(Records provided begins)

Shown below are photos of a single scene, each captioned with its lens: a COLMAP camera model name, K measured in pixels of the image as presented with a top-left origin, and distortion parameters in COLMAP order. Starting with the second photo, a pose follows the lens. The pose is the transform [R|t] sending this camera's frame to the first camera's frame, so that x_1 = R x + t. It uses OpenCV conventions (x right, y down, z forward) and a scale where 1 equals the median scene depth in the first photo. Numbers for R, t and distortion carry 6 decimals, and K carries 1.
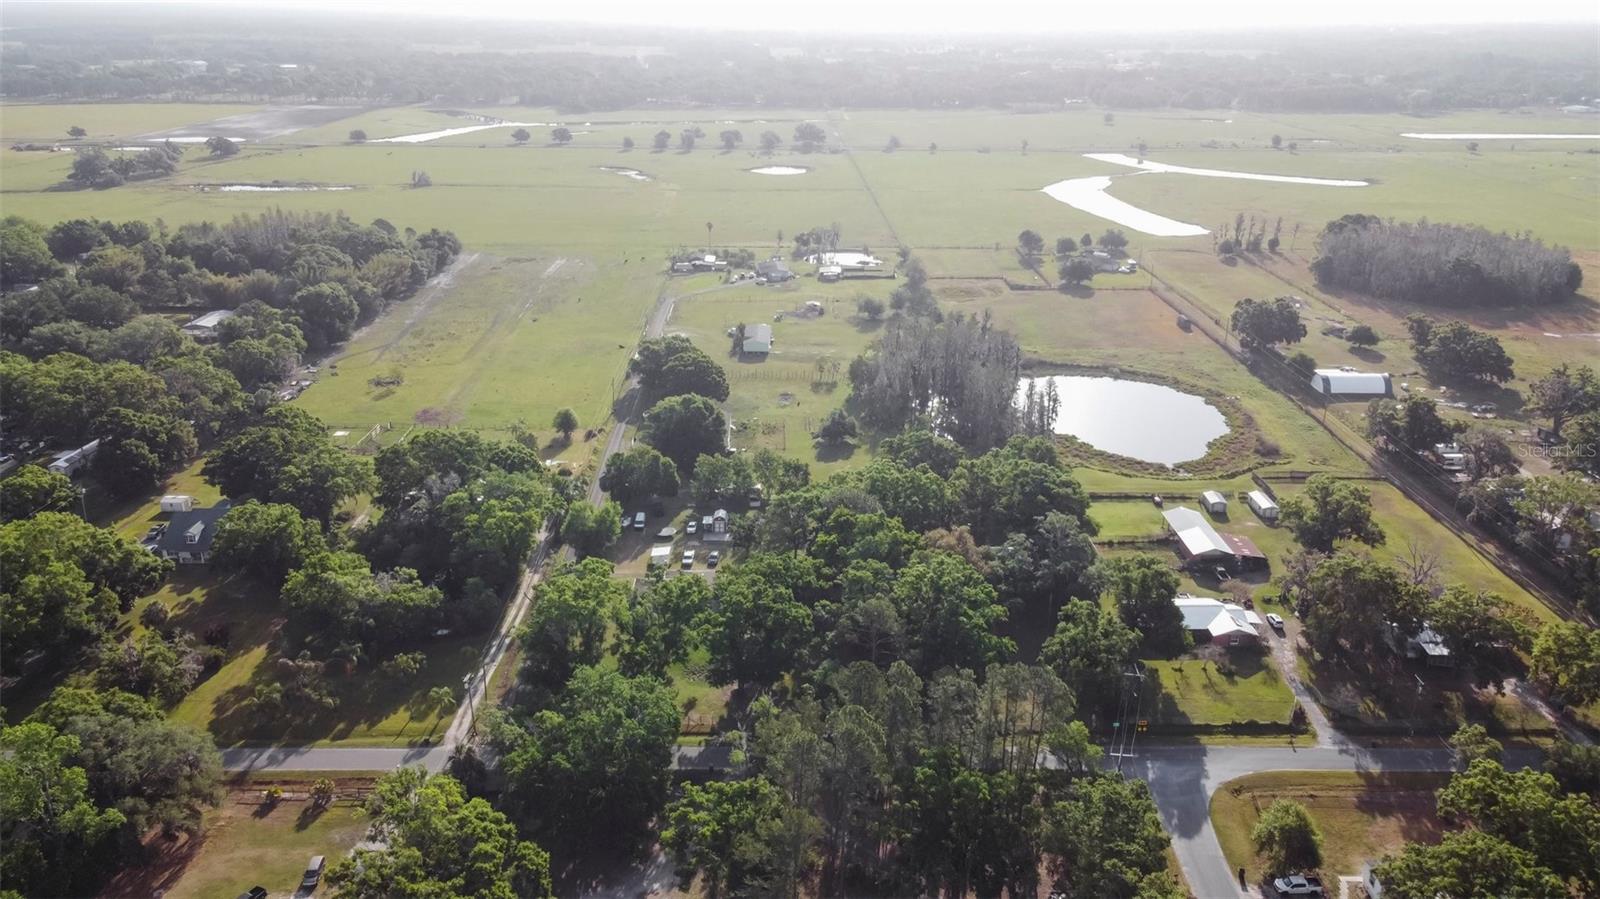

(Records provided ends)
(Records provided begins)

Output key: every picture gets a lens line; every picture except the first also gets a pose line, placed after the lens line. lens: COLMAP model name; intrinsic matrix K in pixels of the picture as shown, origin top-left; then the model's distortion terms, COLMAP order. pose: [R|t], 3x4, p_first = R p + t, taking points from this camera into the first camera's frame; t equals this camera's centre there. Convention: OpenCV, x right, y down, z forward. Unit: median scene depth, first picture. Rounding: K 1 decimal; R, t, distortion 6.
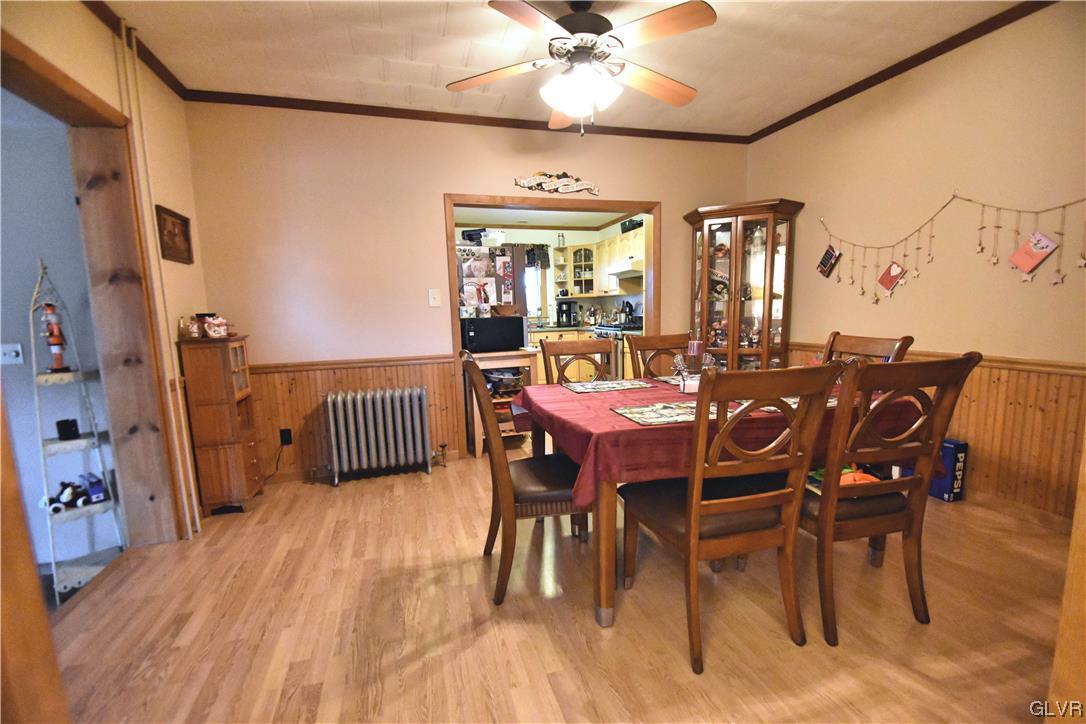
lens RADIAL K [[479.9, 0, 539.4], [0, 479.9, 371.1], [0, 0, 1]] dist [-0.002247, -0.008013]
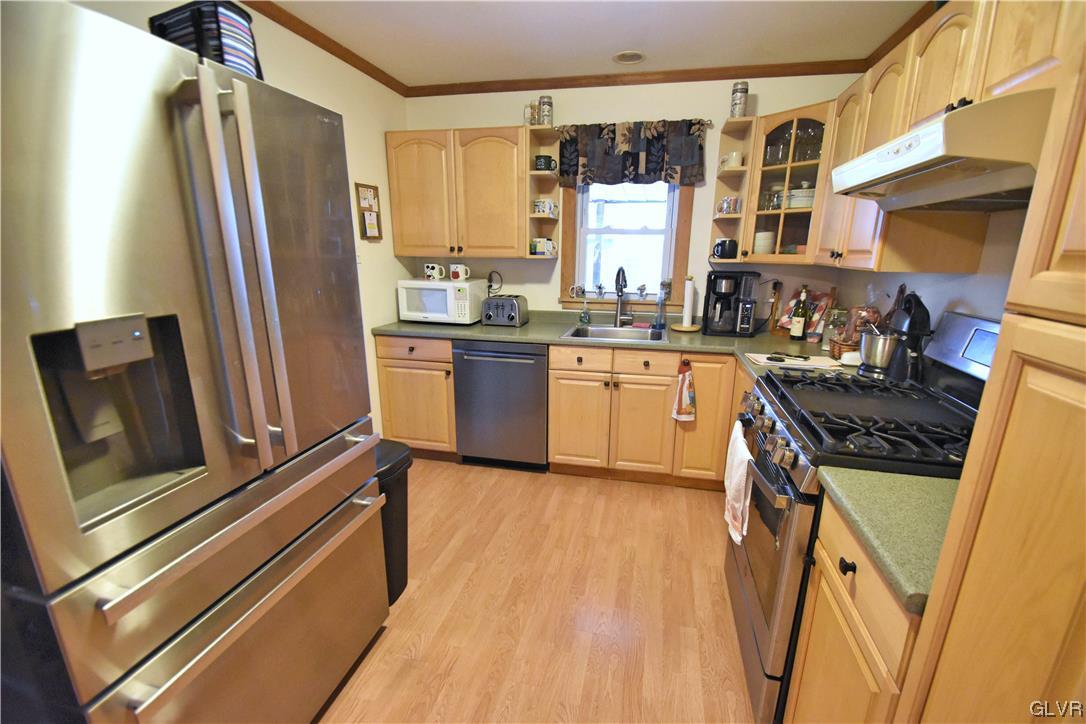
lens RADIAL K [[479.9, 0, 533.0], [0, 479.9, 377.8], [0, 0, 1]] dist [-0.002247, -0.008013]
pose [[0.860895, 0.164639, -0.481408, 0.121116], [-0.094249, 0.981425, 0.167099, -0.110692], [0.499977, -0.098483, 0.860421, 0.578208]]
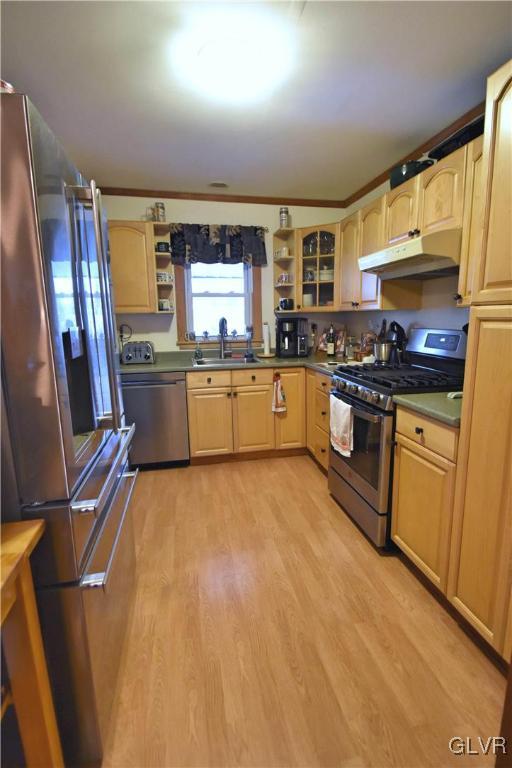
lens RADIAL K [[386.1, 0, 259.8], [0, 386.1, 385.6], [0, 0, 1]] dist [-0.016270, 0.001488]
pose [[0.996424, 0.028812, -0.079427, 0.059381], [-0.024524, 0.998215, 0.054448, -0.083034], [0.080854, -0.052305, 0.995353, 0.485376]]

(Records provided ends)

## What to work on
Swap "lens line" for "camera line" in the material, starting at the line that has "Output key: every" and stopping after the line that has "-0.052305, 0.995353, 0.485376]]". Leave everything else unchanged, and leave the pictures out of your answer.

## Output for this task
Output key: every picture gets a camera line; every picture except the first also gets a pose line, placed after the camera line. lens: COLMAP model name; intrinsic matrix K in pixels of the picture as shown, origin top-left; then the model's distortion terms, COLMAP order. pose: [R|t], 3x4, p_first = R p + t, taking points from this camera into the first camera's frame; t equals this camera's centre there. Convention: OpenCV, x right, y down, z forward. Unit: median scene depth, first picture. Rounding: K 1 decimal; R, t, distortion 6.
lens RADIAL K [[479.9, 0, 539.4], [0, 479.9, 371.1], [0, 0, 1]] dist [-0.002247, -0.008013]
lens RADIAL K [[479.9, 0, 533.0], [0, 479.9, 377.8], [0, 0, 1]] dist [-0.002247, -0.008013]
pose [[0.860895, 0.164639, -0.481408, 0.121116], [-0.094249, 0.981425, 0.167099, -0.110692], [0.499977, -0.098483, 0.860421, 0.578208]]
lens RADIAL K [[386.1, 0, 259.8], [0, 386.1, 385.6], [0, 0, 1]] dist [-0.016270, 0.001488]
pose [[0.996424, 0.028812, -0.079427, 0.059381], [-0.024524, 0.998215, 0.054448, -0.083034], [0.080854, -0.052305, 0.995353, 0.485376]]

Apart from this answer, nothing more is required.